Darüber hinaus weist die BaFin darauf hin, dass die Netming Limited bereits als Betreiberin einer anderen fragwürdigen Website bekannt ist. Das britische Unternehmensregister Companies House verzeichnet ein Unternehmen mit dem Namen Netming Limited, das jedoch im Juli 2023 offiziell aufgelöst wurde. Der Zusammenhang zur aktuellen Website bleibt unklar, deutet jedoch darauf hin, dass die Betreiber möglicherweise versuchen, potenzielle Kunden durch den Namen zu täuschen.
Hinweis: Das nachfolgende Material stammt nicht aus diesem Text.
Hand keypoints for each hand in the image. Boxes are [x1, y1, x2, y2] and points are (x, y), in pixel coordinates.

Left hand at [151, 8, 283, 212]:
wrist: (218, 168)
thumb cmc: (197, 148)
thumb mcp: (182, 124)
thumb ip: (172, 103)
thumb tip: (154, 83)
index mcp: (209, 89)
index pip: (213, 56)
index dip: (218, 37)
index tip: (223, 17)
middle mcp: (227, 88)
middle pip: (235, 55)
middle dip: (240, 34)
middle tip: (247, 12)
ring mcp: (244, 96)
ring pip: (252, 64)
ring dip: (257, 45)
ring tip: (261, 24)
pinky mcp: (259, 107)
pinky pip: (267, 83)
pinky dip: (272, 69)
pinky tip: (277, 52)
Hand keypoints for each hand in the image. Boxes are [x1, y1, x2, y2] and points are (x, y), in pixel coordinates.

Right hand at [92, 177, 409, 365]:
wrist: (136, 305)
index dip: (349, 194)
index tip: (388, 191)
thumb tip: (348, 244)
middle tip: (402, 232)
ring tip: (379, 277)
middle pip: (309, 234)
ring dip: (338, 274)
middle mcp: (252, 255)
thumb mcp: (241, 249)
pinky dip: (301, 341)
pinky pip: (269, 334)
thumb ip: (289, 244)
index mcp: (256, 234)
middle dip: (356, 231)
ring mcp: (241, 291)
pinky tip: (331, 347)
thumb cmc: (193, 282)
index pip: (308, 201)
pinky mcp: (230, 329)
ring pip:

Verbraucherrechtliche und rechtliche Hinweise

In Deutschland benötigen alle Anbieter von Bankgeschäften sowie Finanz- und Wertpapierdienstleistungen eine Lizenz der BaFin. Fehlt diese Erlaubnis, sind solche Angebote illegal, und es besteht das Risiko, dass Kundengelder nicht ausreichend geschützt sind. Die BaFin rät Verbrauchern dringend dazu, sich vor einer Investition umfassend über die Seriosität des Anbieters zu informieren. Die BaFin-Unternehmensdatenbank bietet hier eine verlässliche Möglichkeit zu prüfen, ob eine Firma ordnungsgemäß zugelassen ist.

Diese Warnung der BaFin erfolgt gemäß § 37 Absatz 4 des Kreditwesengesetzes und soll Anlegerinnen und Anlegern dabei helfen, unrechtmäßige Anbieter zu erkennen und mögliche Verluste zu vermeiden.